The collective resentment of Monica Seles was an expression of our cultural discomfort with a kind of overt female aggression that seems to revel in itself.

Jennifer Egan

July 27, 2011

At first, Monica Seles was dominant in a way that some people found alienating. Like a lot of tennis players, she had a tendency to grunt while making her shots, and this prompted outrage that I think would never have occurred if she’d been a man. Opponents would lodge complaints, and Seles would be apologetic, but that was the way she played, and she beat everyone. She was just amazing. Looking back, I’m certain that the collective resentment of her—which I confess I felt in moments, mingled with my excitement about her strength—was an expression of our cultural discomfort with a kind of overt female aggression that seems to revel in itself. There was a perception of ugliness or unseemliness about her unbridled strength.

Directive:
According to the Monica Seles text, how did opponents respond to Seles grunting during her shots? Rely only on the Monica Seles text, not the material.

Information supplied:
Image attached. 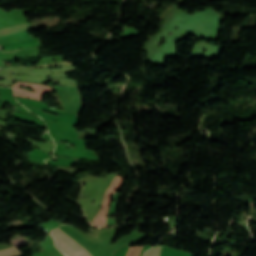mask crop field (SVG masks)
<instances>
[{"mask_svg": "<svg viewBox=\"0 0 256 256\" xmlns=\"http://www.w3.org/2000/svg\"><path fill=\"white\" fill-rule=\"evenodd\" d=\"M0 256H24L17 248L0 251Z\"/></svg>", "mask_w": 256, "mask_h": 256, "instance_id": "crop-field-4", "label": "crop field"}, {"mask_svg": "<svg viewBox=\"0 0 256 256\" xmlns=\"http://www.w3.org/2000/svg\"><path fill=\"white\" fill-rule=\"evenodd\" d=\"M143 246L140 247H130L129 251L127 253V256H139V253L141 251Z\"/></svg>", "mask_w": 256, "mask_h": 256, "instance_id": "crop-field-5", "label": "crop field"}, {"mask_svg": "<svg viewBox=\"0 0 256 256\" xmlns=\"http://www.w3.org/2000/svg\"><path fill=\"white\" fill-rule=\"evenodd\" d=\"M17 98H18V97H17ZM21 99H24V98H21ZM26 100H31V101H35V102L41 103V102H39V101L32 100V99H26ZM42 104H44V103H42ZM45 105H46V104H45Z\"/></svg>", "mask_w": 256, "mask_h": 256, "instance_id": "crop-field-7", "label": "crop field"}, {"mask_svg": "<svg viewBox=\"0 0 256 256\" xmlns=\"http://www.w3.org/2000/svg\"><path fill=\"white\" fill-rule=\"evenodd\" d=\"M56 247L66 256H90V254L59 228L52 231Z\"/></svg>", "mask_w": 256, "mask_h": 256, "instance_id": "crop-field-1", "label": "crop field"}, {"mask_svg": "<svg viewBox=\"0 0 256 256\" xmlns=\"http://www.w3.org/2000/svg\"><path fill=\"white\" fill-rule=\"evenodd\" d=\"M120 182H121V177L116 176L114 182L112 183L111 187L109 186L110 188L108 189V191L104 196L102 209L97 214L94 221H92V224L106 226V214L108 210L107 208H108L109 198L113 194V192L118 189V187L120 186Z\"/></svg>", "mask_w": 256, "mask_h": 256, "instance_id": "crop-field-2", "label": "crop field"}, {"mask_svg": "<svg viewBox=\"0 0 256 256\" xmlns=\"http://www.w3.org/2000/svg\"><path fill=\"white\" fill-rule=\"evenodd\" d=\"M19 85L30 86L35 90V92H29V91H24L22 89H19ZM13 87H14V91H16V92H22V93L38 95V96H41L42 93L45 92V91H51V88L48 87V86L38 85V84H31V83H23V82H17L16 84L13 85ZM16 92H14V94L39 98L38 96H32V95L16 93ZM39 100H41V99L39 98Z\"/></svg>", "mask_w": 256, "mask_h": 256, "instance_id": "crop-field-3", "label": "crop field"}, {"mask_svg": "<svg viewBox=\"0 0 256 256\" xmlns=\"http://www.w3.org/2000/svg\"><path fill=\"white\" fill-rule=\"evenodd\" d=\"M161 246L160 247H156L154 249H152L151 251L147 252L145 256H159L160 252H161Z\"/></svg>", "mask_w": 256, "mask_h": 256, "instance_id": "crop-field-6", "label": "crop field"}]
</instances>
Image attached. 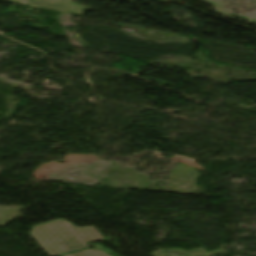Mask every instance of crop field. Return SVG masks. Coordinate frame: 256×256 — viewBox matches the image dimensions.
I'll list each match as a JSON object with an SVG mask.
<instances>
[{"label": "crop field", "mask_w": 256, "mask_h": 256, "mask_svg": "<svg viewBox=\"0 0 256 256\" xmlns=\"http://www.w3.org/2000/svg\"><path fill=\"white\" fill-rule=\"evenodd\" d=\"M29 234L50 256H109L86 245L104 240L94 227L79 228L59 219L36 225Z\"/></svg>", "instance_id": "1"}]
</instances>
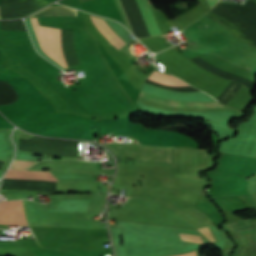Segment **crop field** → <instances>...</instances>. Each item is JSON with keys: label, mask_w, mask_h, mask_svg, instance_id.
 <instances>
[{"label": "crop field", "mask_w": 256, "mask_h": 256, "mask_svg": "<svg viewBox=\"0 0 256 256\" xmlns=\"http://www.w3.org/2000/svg\"><path fill=\"white\" fill-rule=\"evenodd\" d=\"M227 227L229 228L230 231H233V232H237V231L246 230V229L251 228L250 225H249L248 220L229 223V224H227Z\"/></svg>", "instance_id": "d8731c3e"}, {"label": "crop field", "mask_w": 256, "mask_h": 256, "mask_svg": "<svg viewBox=\"0 0 256 256\" xmlns=\"http://www.w3.org/2000/svg\"><path fill=\"white\" fill-rule=\"evenodd\" d=\"M178 256H196V252H191V253H187V254H183V255H178Z\"/></svg>", "instance_id": "d1516ede"}, {"label": "crop field", "mask_w": 256, "mask_h": 256, "mask_svg": "<svg viewBox=\"0 0 256 256\" xmlns=\"http://www.w3.org/2000/svg\"><path fill=\"white\" fill-rule=\"evenodd\" d=\"M149 36L161 35L147 0H135Z\"/></svg>", "instance_id": "f4fd0767"}, {"label": "crop field", "mask_w": 256, "mask_h": 256, "mask_svg": "<svg viewBox=\"0 0 256 256\" xmlns=\"http://www.w3.org/2000/svg\"><path fill=\"white\" fill-rule=\"evenodd\" d=\"M178 234H179L181 240L203 244L200 236L189 235V234H181V233H178Z\"/></svg>", "instance_id": "3316defc"}, {"label": "crop field", "mask_w": 256, "mask_h": 256, "mask_svg": "<svg viewBox=\"0 0 256 256\" xmlns=\"http://www.w3.org/2000/svg\"><path fill=\"white\" fill-rule=\"evenodd\" d=\"M0 224L28 225L22 200L0 202Z\"/></svg>", "instance_id": "412701ff"}, {"label": "crop field", "mask_w": 256, "mask_h": 256, "mask_svg": "<svg viewBox=\"0 0 256 256\" xmlns=\"http://www.w3.org/2000/svg\"><path fill=\"white\" fill-rule=\"evenodd\" d=\"M134 142L138 143L136 140H135ZM139 144H140V143H139Z\"/></svg>", "instance_id": "22f410ed"}, {"label": "crop field", "mask_w": 256, "mask_h": 256, "mask_svg": "<svg viewBox=\"0 0 256 256\" xmlns=\"http://www.w3.org/2000/svg\"><path fill=\"white\" fill-rule=\"evenodd\" d=\"M35 163L36 161L14 158L10 168L28 169Z\"/></svg>", "instance_id": "5a996713"}, {"label": "crop field", "mask_w": 256, "mask_h": 256, "mask_svg": "<svg viewBox=\"0 0 256 256\" xmlns=\"http://www.w3.org/2000/svg\"><path fill=\"white\" fill-rule=\"evenodd\" d=\"M108 147L114 156L141 158L140 162L171 164L173 148L152 147L134 144H103Z\"/></svg>", "instance_id": "ac0d7876"}, {"label": "crop field", "mask_w": 256, "mask_h": 256, "mask_svg": "<svg viewBox=\"0 0 256 256\" xmlns=\"http://www.w3.org/2000/svg\"><path fill=\"white\" fill-rule=\"evenodd\" d=\"M97 29L117 48L127 46V44L115 33V31L100 18L90 16Z\"/></svg>", "instance_id": "e52e79f7"}, {"label": "crop field", "mask_w": 256, "mask_h": 256, "mask_svg": "<svg viewBox=\"0 0 256 256\" xmlns=\"http://www.w3.org/2000/svg\"><path fill=\"white\" fill-rule=\"evenodd\" d=\"M203 235H205L211 242H214V239L208 229V227L198 229Z\"/></svg>", "instance_id": "28ad6ade"}, {"label": "crop field", "mask_w": 256, "mask_h": 256, "mask_svg": "<svg viewBox=\"0 0 256 256\" xmlns=\"http://www.w3.org/2000/svg\"><path fill=\"white\" fill-rule=\"evenodd\" d=\"M33 16H79V11L66 7H48ZM40 48L62 67L67 68L60 45L61 29L39 26L37 18H30Z\"/></svg>", "instance_id": "8a807250"}, {"label": "crop field", "mask_w": 256, "mask_h": 256, "mask_svg": "<svg viewBox=\"0 0 256 256\" xmlns=\"http://www.w3.org/2000/svg\"><path fill=\"white\" fill-rule=\"evenodd\" d=\"M4 178L58 181L49 171H23L9 169Z\"/></svg>", "instance_id": "dd49c442"}, {"label": "crop field", "mask_w": 256, "mask_h": 256, "mask_svg": "<svg viewBox=\"0 0 256 256\" xmlns=\"http://www.w3.org/2000/svg\"><path fill=\"white\" fill-rule=\"evenodd\" d=\"M148 79L157 81L160 83L168 84V85H173L181 88H192L189 85L185 84L181 80L171 77L166 74H162L159 72L154 71ZM139 97H143L145 99H149L152 101H155L157 103H162V104H168L172 106H177V107H223L216 102H177V101H170V100H165L162 98H158L143 92H140Z\"/></svg>", "instance_id": "34b2d1b8"}]
</instances>
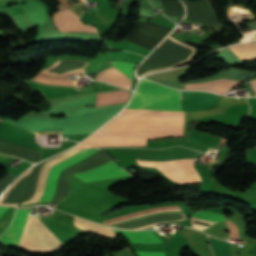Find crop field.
Wrapping results in <instances>:
<instances>
[{
  "instance_id": "obj_12",
  "label": "crop field",
  "mask_w": 256,
  "mask_h": 256,
  "mask_svg": "<svg viewBox=\"0 0 256 256\" xmlns=\"http://www.w3.org/2000/svg\"><path fill=\"white\" fill-rule=\"evenodd\" d=\"M122 107H123V106H122ZM122 107H121V108H122ZM121 108H120V109H121ZM120 109H119V110H120ZM119 110H118V111H119ZM118 111H117V112H118ZM117 112H116V113H117ZM116 113H115V114H116ZM115 114H114V115H115ZM112 116H113V115H112Z\"/></svg>"
},
{
  "instance_id": "obj_3",
  "label": "crop field",
  "mask_w": 256,
  "mask_h": 256,
  "mask_svg": "<svg viewBox=\"0 0 256 256\" xmlns=\"http://www.w3.org/2000/svg\"><path fill=\"white\" fill-rule=\"evenodd\" d=\"M127 108L182 111L179 91L142 79Z\"/></svg>"
},
{
  "instance_id": "obj_1",
  "label": "crop field",
  "mask_w": 256,
  "mask_h": 256,
  "mask_svg": "<svg viewBox=\"0 0 256 256\" xmlns=\"http://www.w3.org/2000/svg\"><path fill=\"white\" fill-rule=\"evenodd\" d=\"M118 116L127 117H184V112L125 109ZM115 117L106 125H183L184 118H127ZM183 129V126H104L99 131H154ZM184 136L183 130L154 132H97L89 138H159Z\"/></svg>"
},
{
  "instance_id": "obj_10",
  "label": "crop field",
  "mask_w": 256,
  "mask_h": 256,
  "mask_svg": "<svg viewBox=\"0 0 256 256\" xmlns=\"http://www.w3.org/2000/svg\"><path fill=\"white\" fill-rule=\"evenodd\" d=\"M247 159H248L247 162L256 165V157H254V156H252V155L247 153Z\"/></svg>"
},
{
  "instance_id": "obj_11",
  "label": "crop field",
  "mask_w": 256,
  "mask_h": 256,
  "mask_svg": "<svg viewBox=\"0 0 256 256\" xmlns=\"http://www.w3.org/2000/svg\"><path fill=\"white\" fill-rule=\"evenodd\" d=\"M8 207H0V215L7 209Z\"/></svg>"
},
{
  "instance_id": "obj_9",
  "label": "crop field",
  "mask_w": 256,
  "mask_h": 256,
  "mask_svg": "<svg viewBox=\"0 0 256 256\" xmlns=\"http://www.w3.org/2000/svg\"><path fill=\"white\" fill-rule=\"evenodd\" d=\"M118 70L124 73L126 76L133 79V69L136 66L135 64L124 63V62H112Z\"/></svg>"
},
{
  "instance_id": "obj_13",
  "label": "crop field",
  "mask_w": 256,
  "mask_h": 256,
  "mask_svg": "<svg viewBox=\"0 0 256 256\" xmlns=\"http://www.w3.org/2000/svg\"><path fill=\"white\" fill-rule=\"evenodd\" d=\"M84 1V0H83Z\"/></svg>"
},
{
  "instance_id": "obj_6",
  "label": "crop field",
  "mask_w": 256,
  "mask_h": 256,
  "mask_svg": "<svg viewBox=\"0 0 256 256\" xmlns=\"http://www.w3.org/2000/svg\"><path fill=\"white\" fill-rule=\"evenodd\" d=\"M118 234H121L127 242H139V243H162L150 230L130 232L115 230ZM139 256H165L164 254H142L137 253Z\"/></svg>"
},
{
  "instance_id": "obj_7",
  "label": "crop field",
  "mask_w": 256,
  "mask_h": 256,
  "mask_svg": "<svg viewBox=\"0 0 256 256\" xmlns=\"http://www.w3.org/2000/svg\"><path fill=\"white\" fill-rule=\"evenodd\" d=\"M181 96H182V99H201V100L213 102L215 104H217V102L220 99V96L213 95V94L206 93V92H184V91H181Z\"/></svg>"
},
{
  "instance_id": "obj_5",
  "label": "crop field",
  "mask_w": 256,
  "mask_h": 256,
  "mask_svg": "<svg viewBox=\"0 0 256 256\" xmlns=\"http://www.w3.org/2000/svg\"><path fill=\"white\" fill-rule=\"evenodd\" d=\"M29 211L30 209H17L12 224L0 237V241L8 245L18 246Z\"/></svg>"
},
{
  "instance_id": "obj_2",
  "label": "crop field",
  "mask_w": 256,
  "mask_h": 256,
  "mask_svg": "<svg viewBox=\"0 0 256 256\" xmlns=\"http://www.w3.org/2000/svg\"><path fill=\"white\" fill-rule=\"evenodd\" d=\"M97 149H89L83 150L59 163L52 166L47 177L44 193L42 198L38 202L43 201H50L55 193V187L58 181L59 173L62 169L72 165L73 163L91 155L92 153L96 152ZM129 174L126 173L122 168H120L114 160L104 164L98 168L92 169L85 173L75 174L78 178L85 182L89 181H96V180H104V179H111L117 177L128 176Z\"/></svg>"
},
{
  "instance_id": "obj_8",
  "label": "crop field",
  "mask_w": 256,
  "mask_h": 256,
  "mask_svg": "<svg viewBox=\"0 0 256 256\" xmlns=\"http://www.w3.org/2000/svg\"><path fill=\"white\" fill-rule=\"evenodd\" d=\"M192 215L214 223L223 221L224 219V215L209 211L194 212Z\"/></svg>"
},
{
  "instance_id": "obj_4",
  "label": "crop field",
  "mask_w": 256,
  "mask_h": 256,
  "mask_svg": "<svg viewBox=\"0 0 256 256\" xmlns=\"http://www.w3.org/2000/svg\"><path fill=\"white\" fill-rule=\"evenodd\" d=\"M202 153L197 151L188 150H166L161 153L153 152H140L138 159L143 160H157V161H168L172 159L182 158V157H200ZM160 169L167 177L178 183H192L195 181H201V178L193 167V164L181 165L176 167H157Z\"/></svg>"
}]
</instances>
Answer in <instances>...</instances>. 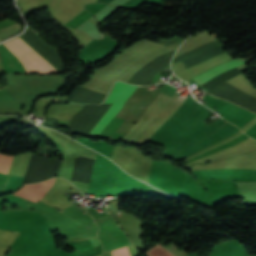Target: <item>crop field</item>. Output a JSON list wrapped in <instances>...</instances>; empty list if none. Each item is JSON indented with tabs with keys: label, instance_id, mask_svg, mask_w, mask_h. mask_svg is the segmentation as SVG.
<instances>
[{
	"label": "crop field",
	"instance_id": "crop-field-1",
	"mask_svg": "<svg viewBox=\"0 0 256 256\" xmlns=\"http://www.w3.org/2000/svg\"><path fill=\"white\" fill-rule=\"evenodd\" d=\"M4 45L18 58H25L38 53L34 51L29 45H27L20 38L4 43ZM27 73L30 72H44V73H57L58 71L52 67L43 57L40 55L21 59L20 60Z\"/></svg>",
	"mask_w": 256,
	"mask_h": 256
},
{
	"label": "crop field",
	"instance_id": "crop-field-2",
	"mask_svg": "<svg viewBox=\"0 0 256 256\" xmlns=\"http://www.w3.org/2000/svg\"><path fill=\"white\" fill-rule=\"evenodd\" d=\"M137 86L124 84L121 82H117L108 99L105 103L114 102L108 112L103 116V118L97 123V125L91 130L88 134L90 136H98L100 132L104 129V127L108 124V122L112 119V117L116 114V112L123 105L124 101L131 95V93L136 89ZM104 103V104H105Z\"/></svg>",
	"mask_w": 256,
	"mask_h": 256
},
{
	"label": "crop field",
	"instance_id": "crop-field-3",
	"mask_svg": "<svg viewBox=\"0 0 256 256\" xmlns=\"http://www.w3.org/2000/svg\"><path fill=\"white\" fill-rule=\"evenodd\" d=\"M55 178L51 179L54 180ZM54 181L42 182L40 184L24 185L22 189L13 193V195L21 196L32 201H39L48 191Z\"/></svg>",
	"mask_w": 256,
	"mask_h": 256
},
{
	"label": "crop field",
	"instance_id": "crop-field-4",
	"mask_svg": "<svg viewBox=\"0 0 256 256\" xmlns=\"http://www.w3.org/2000/svg\"><path fill=\"white\" fill-rule=\"evenodd\" d=\"M246 62H249V61L243 60V59H233V60H230V61H228L220 66H217L209 71H206L192 79L201 85L202 83L208 81L209 79H211V78H213V77H215L233 67L244 64Z\"/></svg>",
	"mask_w": 256,
	"mask_h": 256
},
{
	"label": "crop field",
	"instance_id": "crop-field-5",
	"mask_svg": "<svg viewBox=\"0 0 256 256\" xmlns=\"http://www.w3.org/2000/svg\"><path fill=\"white\" fill-rule=\"evenodd\" d=\"M230 59L231 58L226 53H224V54H222L220 56H217V57H215V58H213L211 60H208V61H206L204 63H201V64H199V65H197L195 67H192V68L188 69V72L190 73V75L192 77H194L197 74H199V73H201L203 71H206V70H208V69H210V68H212V67H214V66H216L218 64L224 63V62H226V61H228Z\"/></svg>",
	"mask_w": 256,
	"mask_h": 256
},
{
	"label": "crop field",
	"instance_id": "crop-field-6",
	"mask_svg": "<svg viewBox=\"0 0 256 256\" xmlns=\"http://www.w3.org/2000/svg\"><path fill=\"white\" fill-rule=\"evenodd\" d=\"M21 30V25L15 23L7 28L0 30V41L18 33Z\"/></svg>",
	"mask_w": 256,
	"mask_h": 256
},
{
	"label": "crop field",
	"instance_id": "crop-field-7",
	"mask_svg": "<svg viewBox=\"0 0 256 256\" xmlns=\"http://www.w3.org/2000/svg\"><path fill=\"white\" fill-rule=\"evenodd\" d=\"M11 157L12 156L0 154V172L7 173Z\"/></svg>",
	"mask_w": 256,
	"mask_h": 256
},
{
	"label": "crop field",
	"instance_id": "crop-field-8",
	"mask_svg": "<svg viewBox=\"0 0 256 256\" xmlns=\"http://www.w3.org/2000/svg\"><path fill=\"white\" fill-rule=\"evenodd\" d=\"M112 256H130L128 247L119 248L111 251Z\"/></svg>",
	"mask_w": 256,
	"mask_h": 256
},
{
	"label": "crop field",
	"instance_id": "crop-field-9",
	"mask_svg": "<svg viewBox=\"0 0 256 256\" xmlns=\"http://www.w3.org/2000/svg\"><path fill=\"white\" fill-rule=\"evenodd\" d=\"M0 99L4 100H16L14 96L6 89H0Z\"/></svg>",
	"mask_w": 256,
	"mask_h": 256
}]
</instances>
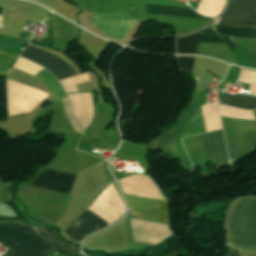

Exercise result:
They lodged complaints.